- [What to produce] Copy the text lines of every row below word for word, leaving out the pictures.

§

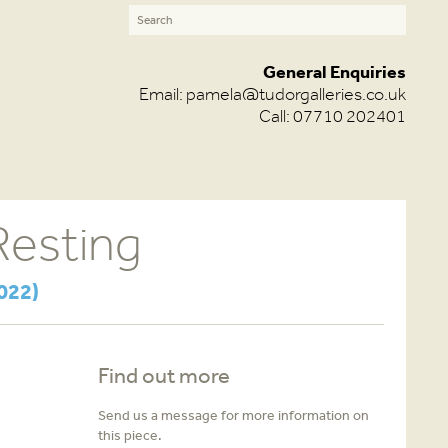
General Enquiries
Email:
pamela@tudorgalleries.co.uk
Call: 07710 202401
Resting
022)
Find out more
Send us a message for more information on
this piece.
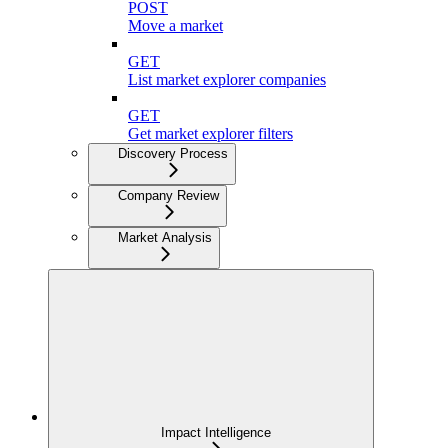
POST
Move a market
GET
List market explorer companies
GET
Get market explorer filters
Discovery Process
Company Review
Market Analysis
Impact Intelligence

§

- [The answer]
General Enquiries
Email:
pamela@tudorgalleries.co.uk
Call: 07710 202401
Resting
022)
Find out more
Send us a message for more information on
this piece.
POST
Move a market
GET
List market explorer companies
GET
Get market explorer filters
Discovery Process
Company Review
Market Analysis
Impact Intelligence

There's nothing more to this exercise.